Would you copy the records exactly, leaving the pictures out?

═══ Records

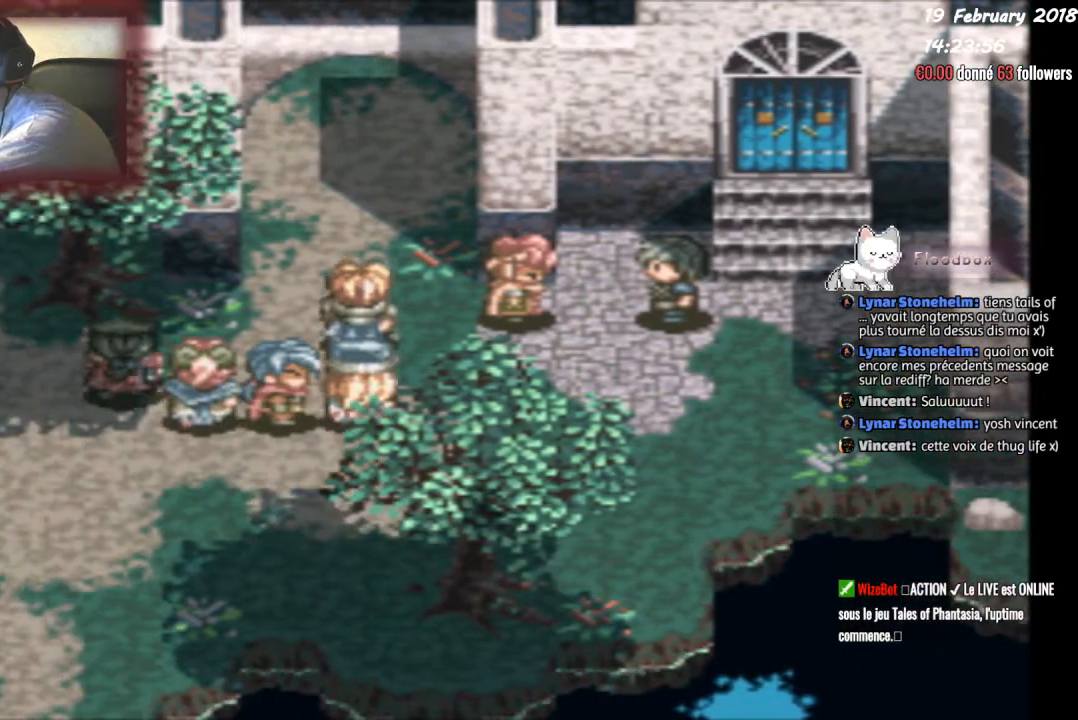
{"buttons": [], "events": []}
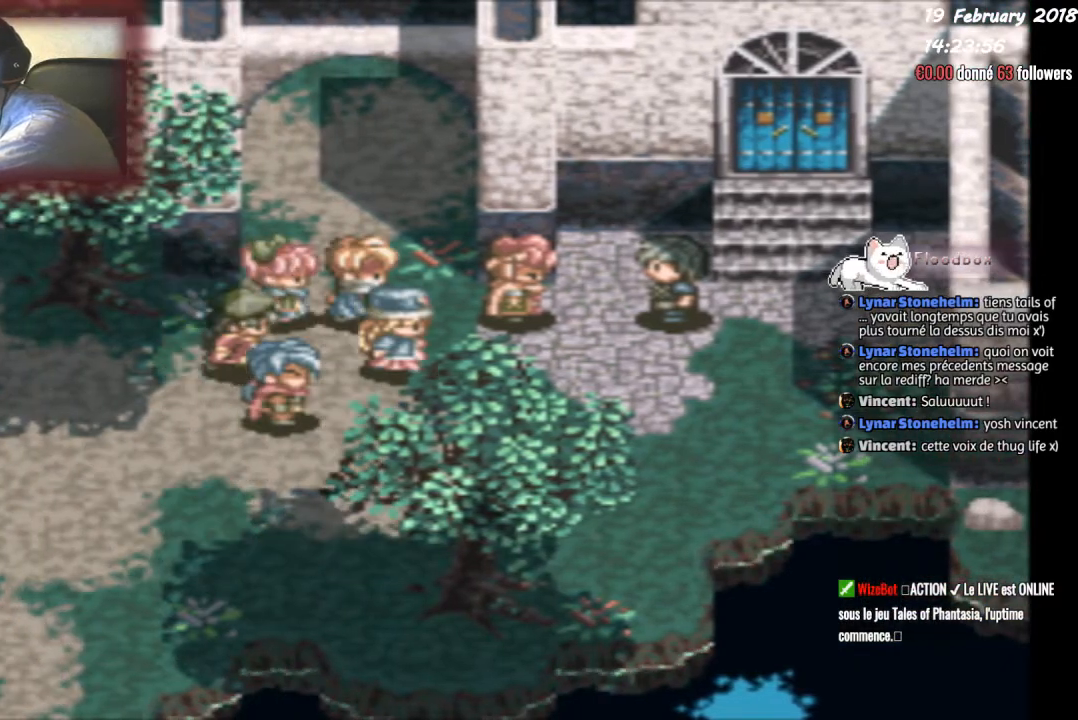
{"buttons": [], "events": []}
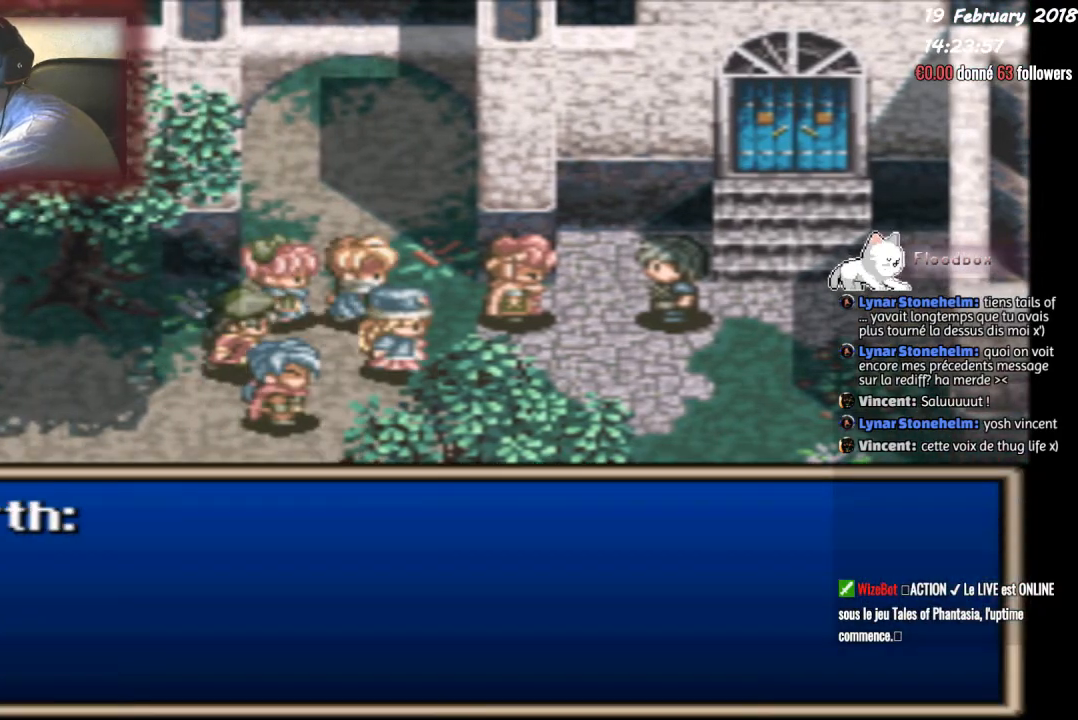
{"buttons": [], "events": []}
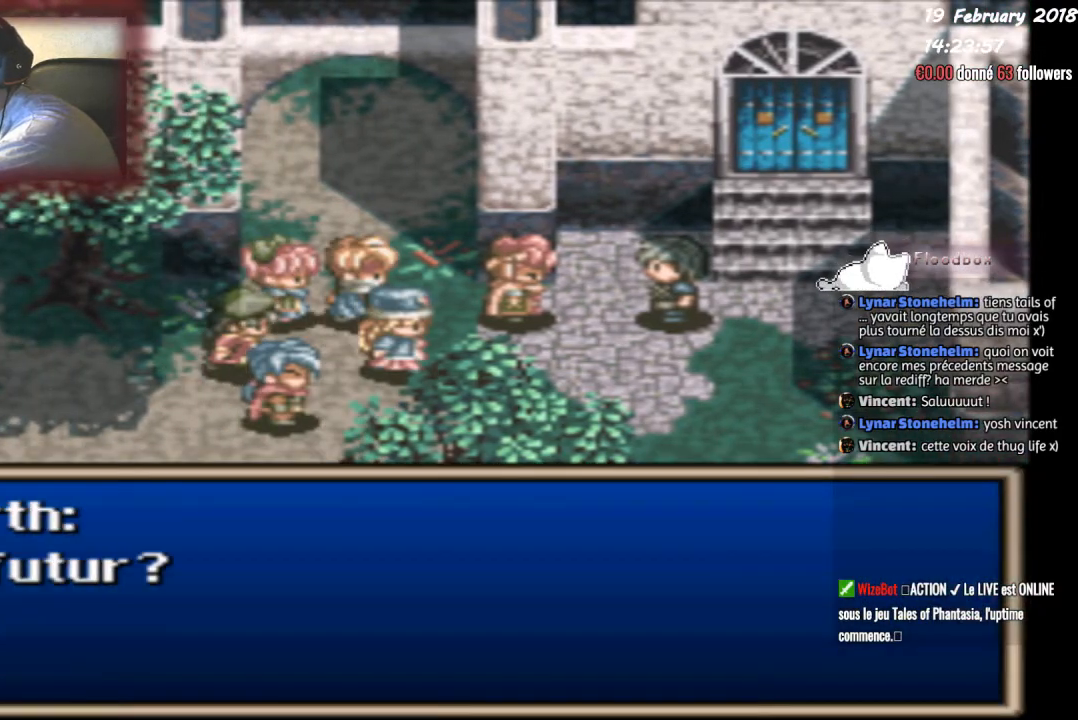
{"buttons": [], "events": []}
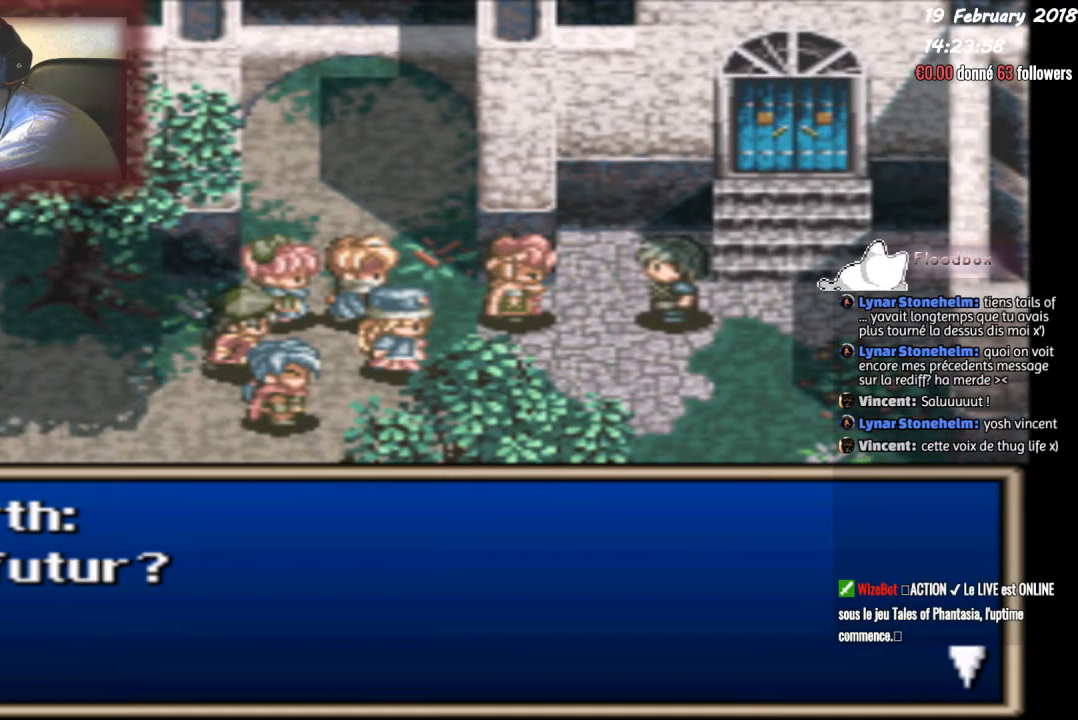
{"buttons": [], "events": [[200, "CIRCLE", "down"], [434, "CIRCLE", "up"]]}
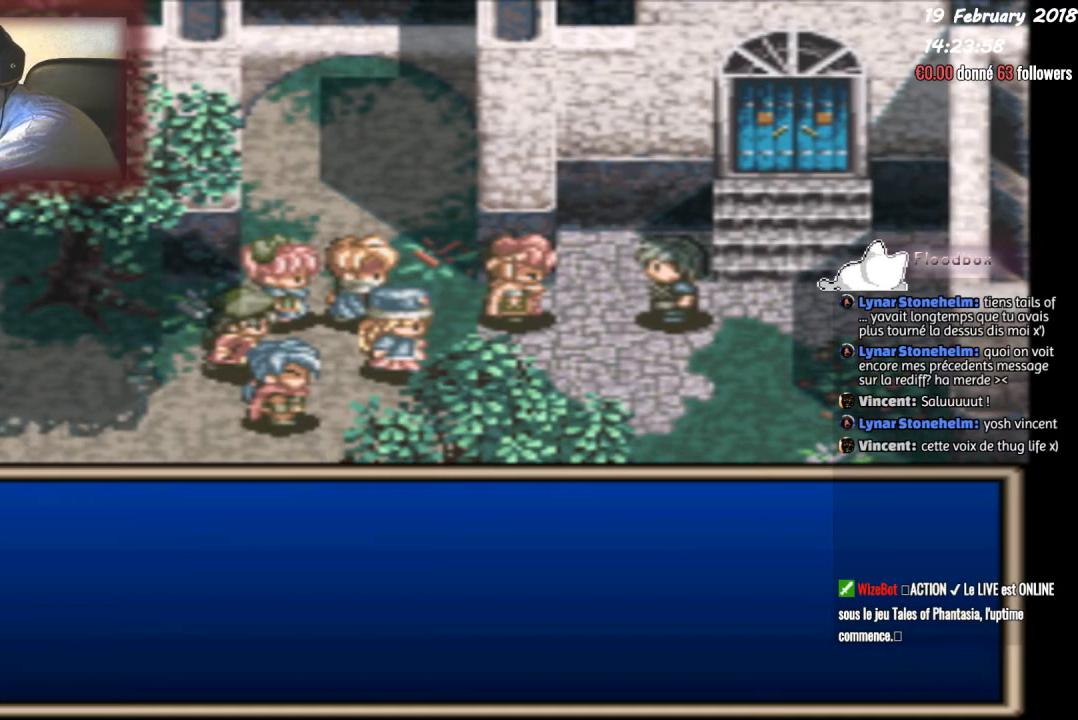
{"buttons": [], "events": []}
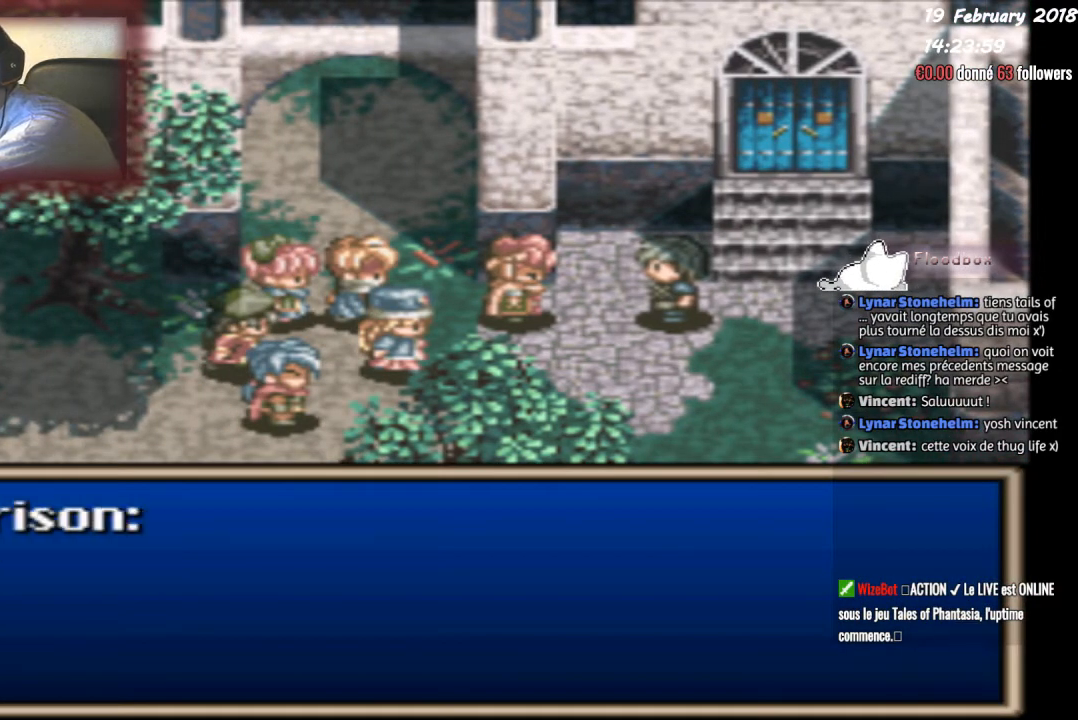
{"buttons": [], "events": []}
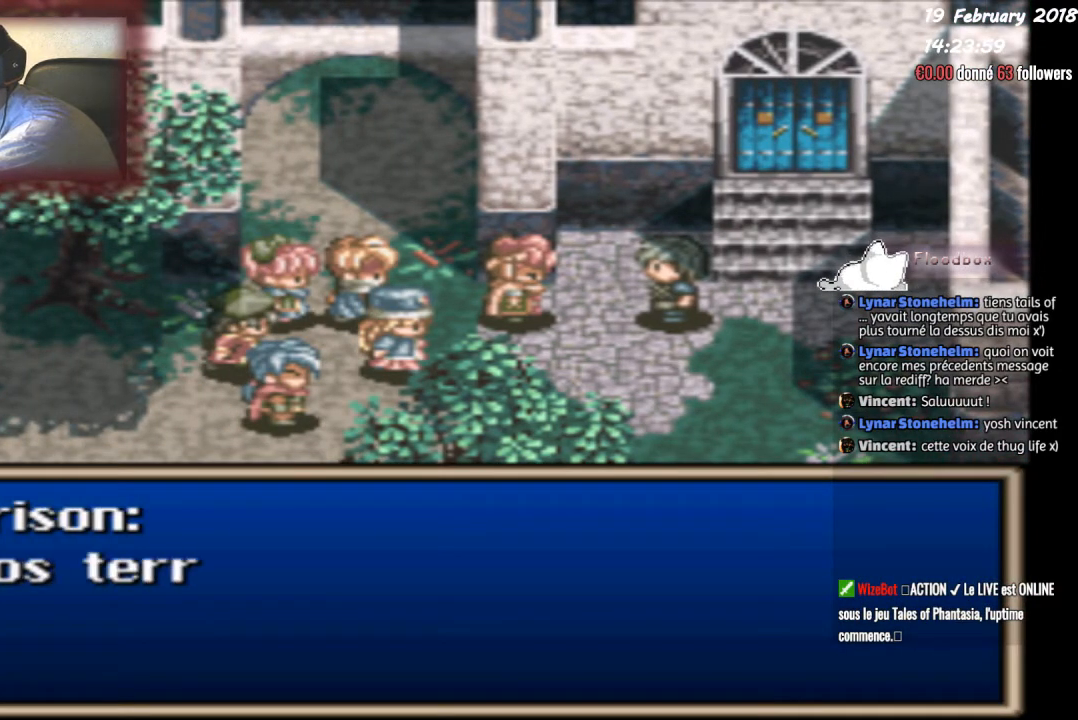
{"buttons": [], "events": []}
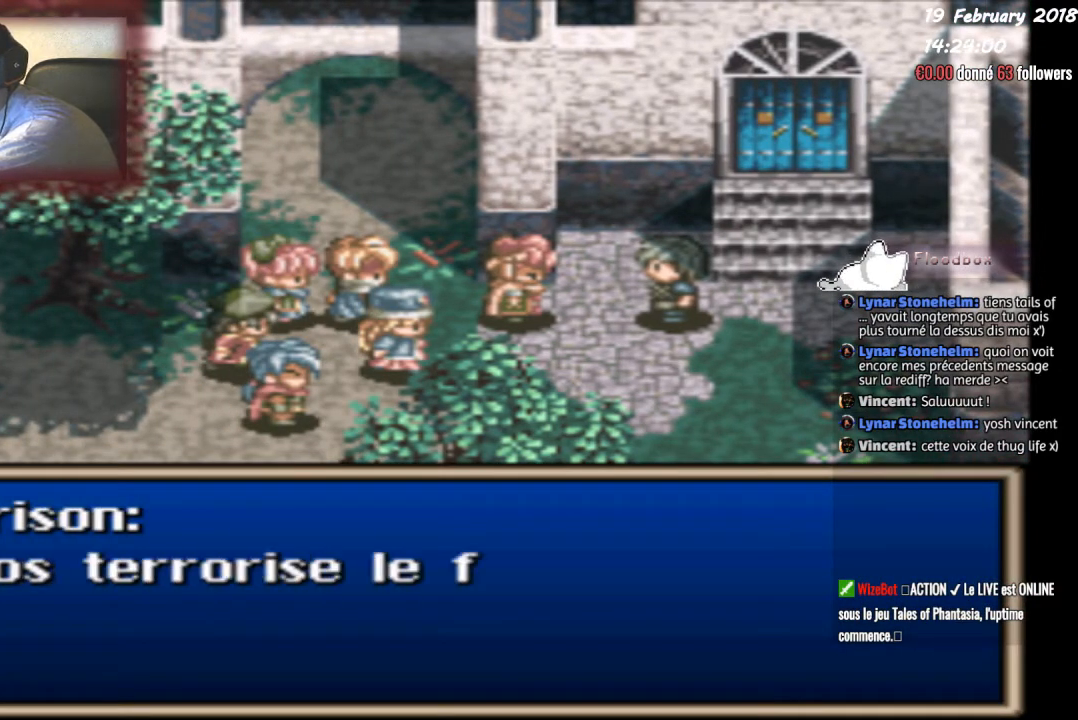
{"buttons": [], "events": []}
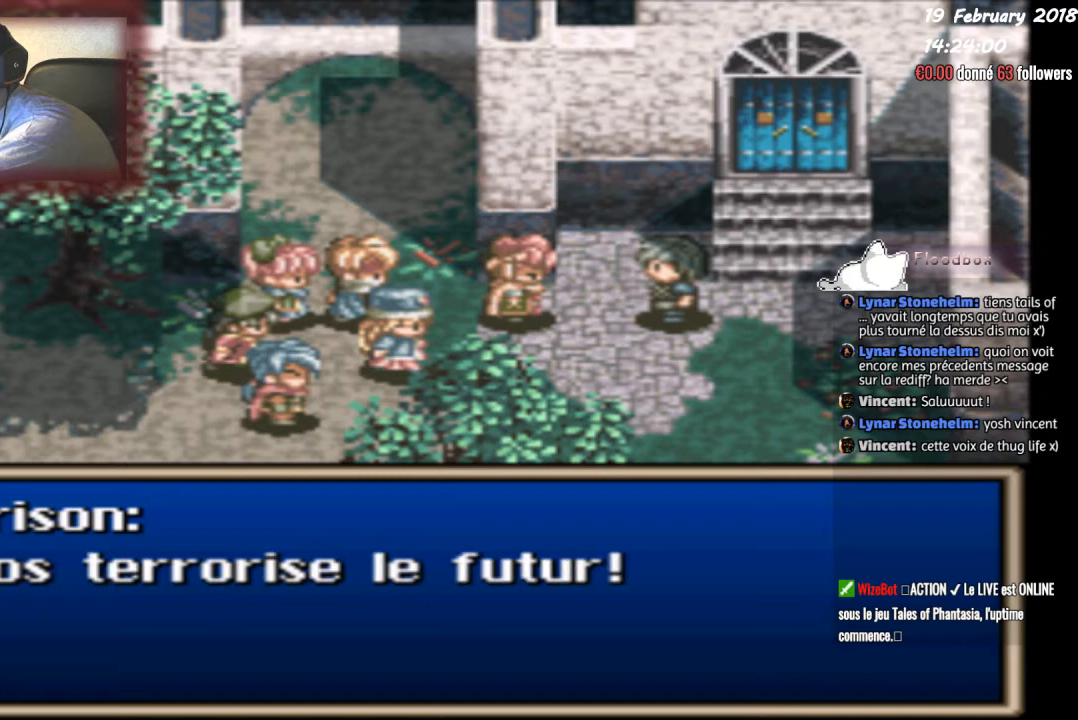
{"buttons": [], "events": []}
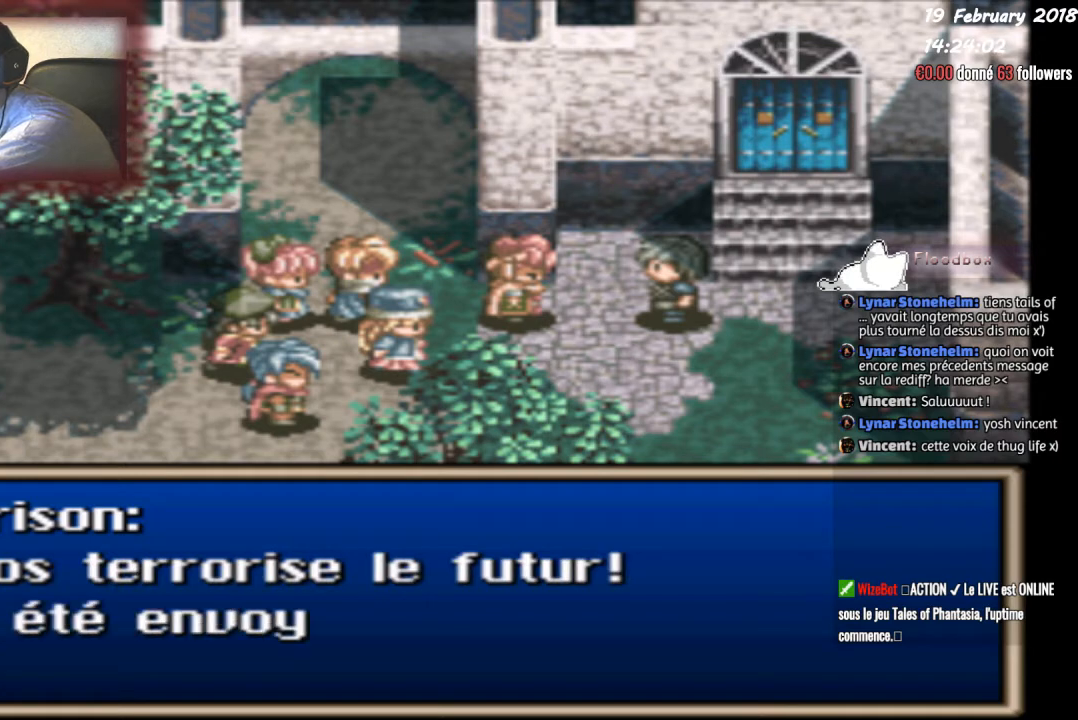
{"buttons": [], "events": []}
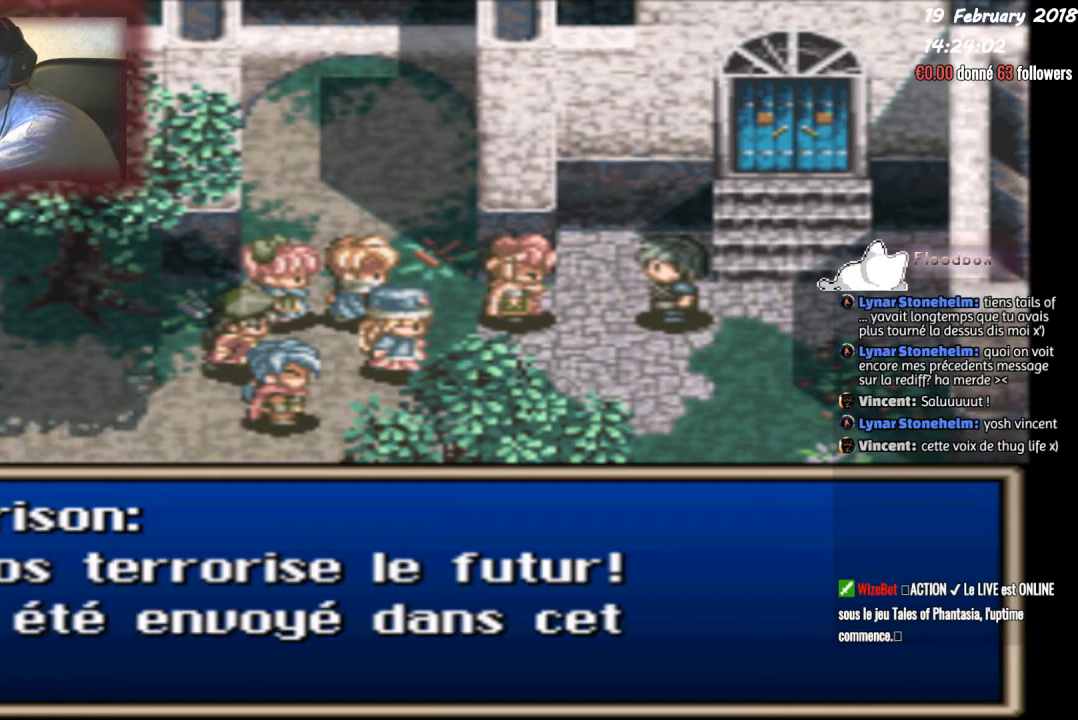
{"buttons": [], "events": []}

══════

§ **Task answer**
{"buttons": [], "events": []}
{"buttons": [], "events": []}
{"buttons": [], "events": []}
{"buttons": [], "events": []}
{"buttons": [], "events": [[200, "CIRCLE", "down"], [434, "CIRCLE", "up"]]}
{"buttons": [], "events": []}
{"buttons": [], "events": []}
{"buttons": [], "events": []}
{"buttons": [], "events": []}
{"buttons": [], "events": []}
{"buttons": [], "events": []}
{"buttons": [], "events": []}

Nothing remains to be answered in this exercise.